--- Raw data Enclosed Below ---
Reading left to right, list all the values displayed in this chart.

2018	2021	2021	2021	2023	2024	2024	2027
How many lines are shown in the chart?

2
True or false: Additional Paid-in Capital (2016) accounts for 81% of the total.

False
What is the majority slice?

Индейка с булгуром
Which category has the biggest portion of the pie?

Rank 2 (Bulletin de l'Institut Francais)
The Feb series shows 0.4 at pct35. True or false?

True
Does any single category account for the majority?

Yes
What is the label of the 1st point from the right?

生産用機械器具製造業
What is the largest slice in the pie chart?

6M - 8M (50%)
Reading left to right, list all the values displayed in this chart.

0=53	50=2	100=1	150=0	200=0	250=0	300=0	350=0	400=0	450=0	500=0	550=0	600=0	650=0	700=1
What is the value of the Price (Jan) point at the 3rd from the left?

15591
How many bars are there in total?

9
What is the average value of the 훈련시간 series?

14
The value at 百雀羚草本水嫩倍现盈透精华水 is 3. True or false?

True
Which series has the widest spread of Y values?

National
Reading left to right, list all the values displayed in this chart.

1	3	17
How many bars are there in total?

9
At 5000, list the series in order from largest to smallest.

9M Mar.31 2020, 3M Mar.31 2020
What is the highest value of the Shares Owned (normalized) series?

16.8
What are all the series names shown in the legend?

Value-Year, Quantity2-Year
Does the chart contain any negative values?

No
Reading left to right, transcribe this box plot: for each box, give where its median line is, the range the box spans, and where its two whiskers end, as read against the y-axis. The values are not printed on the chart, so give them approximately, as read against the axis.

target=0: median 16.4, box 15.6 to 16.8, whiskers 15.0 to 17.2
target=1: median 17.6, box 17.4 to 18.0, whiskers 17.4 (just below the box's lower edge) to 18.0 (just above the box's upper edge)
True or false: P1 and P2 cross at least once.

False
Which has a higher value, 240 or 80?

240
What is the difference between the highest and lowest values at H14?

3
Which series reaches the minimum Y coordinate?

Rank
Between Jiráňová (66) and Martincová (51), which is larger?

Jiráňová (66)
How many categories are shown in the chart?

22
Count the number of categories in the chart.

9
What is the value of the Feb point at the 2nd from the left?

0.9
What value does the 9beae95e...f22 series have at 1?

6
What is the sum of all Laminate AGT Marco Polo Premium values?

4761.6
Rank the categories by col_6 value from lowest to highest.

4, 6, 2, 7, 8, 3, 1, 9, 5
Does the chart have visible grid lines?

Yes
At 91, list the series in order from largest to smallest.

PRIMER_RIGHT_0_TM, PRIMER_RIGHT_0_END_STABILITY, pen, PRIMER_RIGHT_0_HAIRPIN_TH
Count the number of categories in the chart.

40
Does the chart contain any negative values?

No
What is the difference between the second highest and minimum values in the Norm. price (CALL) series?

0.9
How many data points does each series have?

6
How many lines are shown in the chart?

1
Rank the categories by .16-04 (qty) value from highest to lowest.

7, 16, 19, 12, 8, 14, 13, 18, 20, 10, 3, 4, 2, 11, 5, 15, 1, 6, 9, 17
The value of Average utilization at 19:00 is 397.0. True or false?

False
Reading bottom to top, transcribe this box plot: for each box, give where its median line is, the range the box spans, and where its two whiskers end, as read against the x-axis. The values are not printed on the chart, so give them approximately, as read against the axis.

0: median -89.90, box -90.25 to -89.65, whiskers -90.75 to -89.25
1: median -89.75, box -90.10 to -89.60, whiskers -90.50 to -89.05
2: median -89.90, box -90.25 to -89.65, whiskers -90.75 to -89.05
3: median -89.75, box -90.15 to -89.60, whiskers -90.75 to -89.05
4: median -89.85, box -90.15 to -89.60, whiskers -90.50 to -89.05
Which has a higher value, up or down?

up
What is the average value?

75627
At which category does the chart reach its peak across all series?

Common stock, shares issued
--- End of Enclosed Raw data ---
## Assignment:
Please pick out every line above that contains the word "give".

## Response below:
Reading left to right, transcribe this box plot: for each box, give where its median line is, the range the box spans, and where its two whiskers end, as read against the y-axis. The values are not printed on the chart, so give them approximately, as read against the axis.
Reading bottom to top, transcribe this box plot: for each box, give where its median line is, the range the box spans, and where its two whiskers end, as read against the x-axis. The values are not printed on the chart, so give them approximately, as read against the axis.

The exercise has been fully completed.